Why have investors not used commodities in the past?
Historically it’s been hard to get into commodities.  Before commodities ETFs existed, before USO was launched, you had to open a futures account, you had to deal with margin, you had to deal with rolling your positions.  There were other ways to play commodities but they might not have had perfect exposure to the underlying commodity, like trading energy firms – things like that.

There were a lot of things available to institutional investors, but for the average investor, there’s really not an easy way to trade crude, or gold, or that kind of thing.  USO basically made it available to them.


How does it feel to celebrate this anniversary at the NYSE?
It feels great.  It was an honor to be up on the podium, and just to be on the floor, you can really feel the energy, and we brought the whole team out – as many people as we could – just to stand up there with us, and celebrate as our team this great 10 year anniversary.

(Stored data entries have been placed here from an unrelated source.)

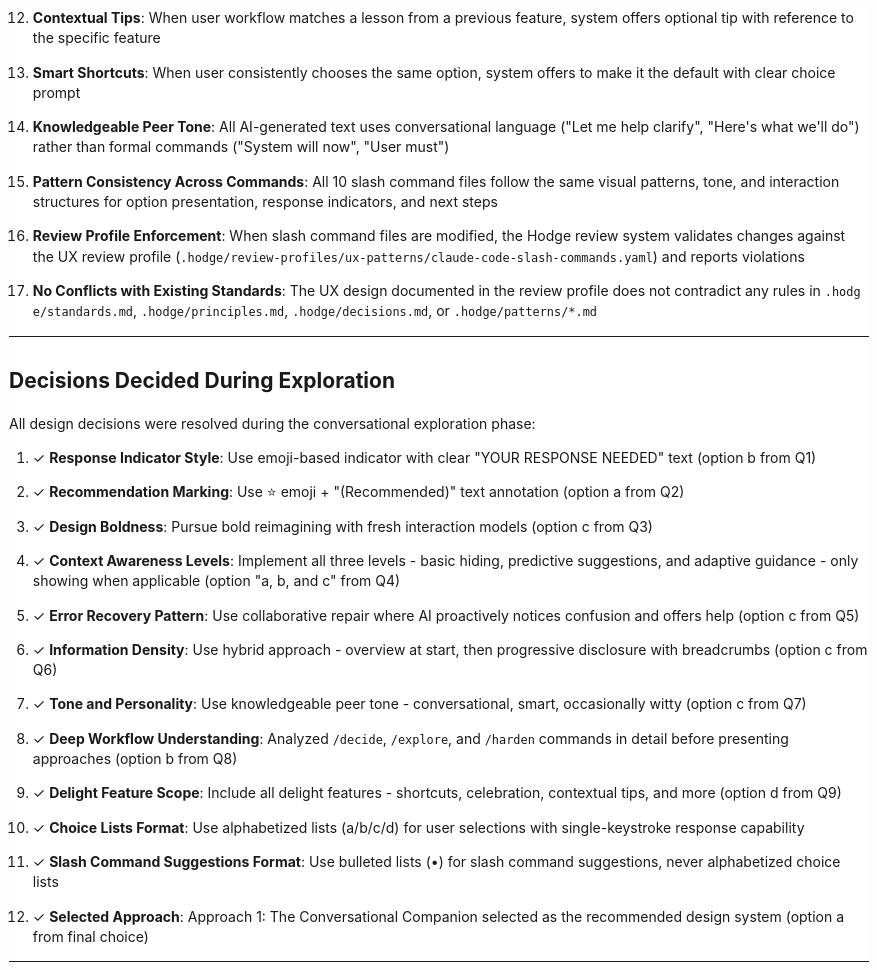 12. **Contextual Tips**: When user workflow matches a lesson from a previous feature, system offers optional tip with reference to the specific feature

13. **Smart Shortcuts**: When user consistently chooses the same option, system offers to make it the default with clear choice prompt

14. **Knowledgeable Peer Tone**: All AI-generated text uses conversational language ("Let me help clarify", "Here's what we'll do") rather than formal commands ("System will now", "User must")

15. **Pattern Consistency Across Commands**: All 10 slash command files follow the same visual patterns, tone, and interaction structures for option presentation, response indicators, and next steps

16. **Review Profile Enforcement**: When slash command files are modified, the Hodge review system validates changes against the UX review profile (`.hodge/review-profiles/ux-patterns/claude-code-slash-commands.yaml`) and reports violations

17. **No Conflicts with Existing Standards**: The UX design documented in the review profile does not contradict any rules in `.hodge/standards.md`, `.hodge/principles.md`, `.hodge/decisions.md`, or `.hodge/patterns/*.md`

---

## Decisions Decided During Exploration

All design decisions were resolved during the conversational exploration phase:

1. ✓ **Response Indicator Style**: Use emoji-based indicator with clear "YOUR RESPONSE NEEDED" text (option b from Q1)

2. ✓ **Recommendation Marking**: Use ⭐ emoji + "(Recommended)" text annotation (option a from Q2)

3. ✓ **Design Boldness**: Pursue bold reimagining with fresh interaction models (option c from Q3)

4. ✓ **Context Awareness Levels**: Implement all three levels - basic hiding, predictive suggestions, and adaptive guidance - only showing when applicable (option "a, b, and c" from Q4)

5. ✓ **Error Recovery Pattern**: Use collaborative repair where AI proactively notices confusion and offers help (option c from Q5)

6. ✓ **Information Density**: Use hybrid approach - overview at start, then progressive disclosure with breadcrumbs (option c from Q6)

7. ✓ **Tone and Personality**: Use knowledgeable peer tone - conversational, smart, occasionally witty (option c from Q7)

8. ✓ **Deep Workflow Understanding**: Analyzed `/decide`, `/explore`, and `/harden` commands in detail before presenting approaches (option b from Q8)

9. ✓ **Delight Feature Scope**: Include all delight features - shortcuts, celebration, contextual tips, and more (option d from Q9)

10. ✓ **Choice Lists Format**: Use alphabetized lists (a/b/c/d) for user selections with single-keystroke response capability

11. ✓ **Slash Command Suggestions Format**: Use bulleted lists (•) for slash command suggestions, never alphabetized choice lists

12. ✓ **Selected Approach**: Approach 1: The Conversational Companion selected as the recommended design system (option a from final choice)

---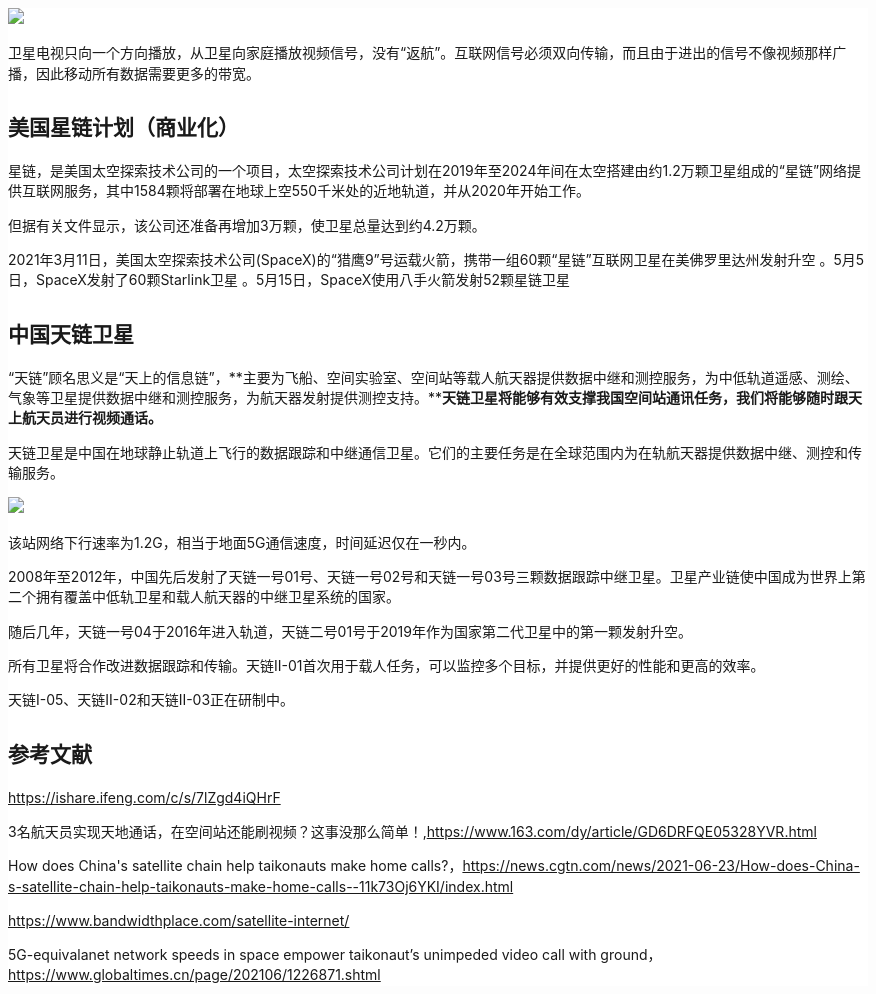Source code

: ![](https://www.viasat.com/content/dam/viasat/corpblog/customers/CONUS_v_Spot-beams-1.png)

卫星电视只向一个方向播放，从卫星向家庭播放视频信号，没有“返航”。互联网信号必须双向传输，而且由于进出的信号不像视频那样广播，因此移动所有数据需要更多的带宽。

## 美国星链计划（商业化）

星链，是美国太空探索技术公司的一个项目，太空探索技术公司计划在2019年至2024年间在太空搭建由约1.2万颗卫星组成的“星链”网络提供互联网服务，其中1584颗将部署在地球上空550千米处的近地轨道，并从2020年开始工作。

但据有关文件显示，该公司还准备再增加3万颗，使卫星总量达到约4.2万颗。 

2021年3月11日，美国太空探索技术公司(SpaceX)的“猎鹰9”号运载火箭，携带一组60颗“星链”互联网卫星在美佛罗里达州发射升空  。5月5日，SpaceX发射了60颗Starlink卫星  。5月15日，SpaceX使用八手火箭发射52颗星链卫星

## 中国天链卫星

“天链”顾名思义是“天上的信息链”，**主要为飞船、空间实验室、空间站等载人航天器提供数据中继和测控服务，为中低轨道遥感、测绘、气象等卫星提供数据中继和测控服务，为航天器发射提供测控支持。****天链卫星将能够有效支撑我国空间站通讯任务，我们将能够随时跟天上航天员进行视频通话。**

天链卫星是中国在地球静止轨道上飞行的数据跟踪和中继通信卫星。它们的主要任务是在全球范围内为在轨航天器提供数据中继、测控和传输服务。

![](https://nimg.ws.126.net/?url=http%3A%2F%2Fdingyue.ws.126.net%2F2021%2F0623%2Ff51b5aefj00qv561j003ec000rs00g4m.jpg&thumbnail=650x2147483647&quality=80&type=jpg)

该站网络下行速率为1.2G，相当于地面5G通信速度，时间延迟仅在一秒内。

2008年至2012年，中国先后发射了天链一号01号、天链一号02号和天链一号03号三颗数据跟踪中继卫星。卫星产业链使中国成为世界上第二个拥有覆盖中低轨卫星和载人航天器的中继卫星系统的国家。

随后几年，天链一号04于2016年进入轨道，天链二号01号于2019年作为国家第二代卫星中的第一颗发射升空。

所有卫星将合作改进数据跟踪和传输。天链II-01首次用于载人任务，可以监控多个目标，并提供更好的性能和更高的效率。

天链I-05、天链II-02和天链II-03正在研制中。 

## 参考文献

https://ishare.ifeng.com/c/s/7lZgd4iQHrF

3名航天员实现天地通话，在空间站还能刷视频？这事没那么简单！,https://www.163.com/dy/article/GD6DRFQE05328YVR.html

How does China's satellite chain help taikonauts make home calls?，https://news.cgtn.com/news/2021-06-23/How-does-China-s-satellite-chain-help-taikonauts-make-home-calls--11k73Oj6YKI/index.html

https://www.bandwidthplace.com/satellite-internet/

5G-equivalanet network speeds in space empower taikonaut’s unimpeded video call with ground，https://www.globaltimes.cn/page/202106/1226871.shtml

What are some of the changes in the investment landscape that you’ve observed in the last decade?
Definitely the explosion of ETFs, or alternative ETFs.  When we launched USO, I believe we were about the 350th ETF out there and we were the 3rd commodity ETF.  Since then there’s over 2,000 ETFs.  There’s just been an explosion of that – it’s been great for the investor to have so many choices and access to low cost funds that trade different asset classes and give you access to things that weren’t there for the investor before.  So it’s really opened up the world of investing way more than it was 10 years ago.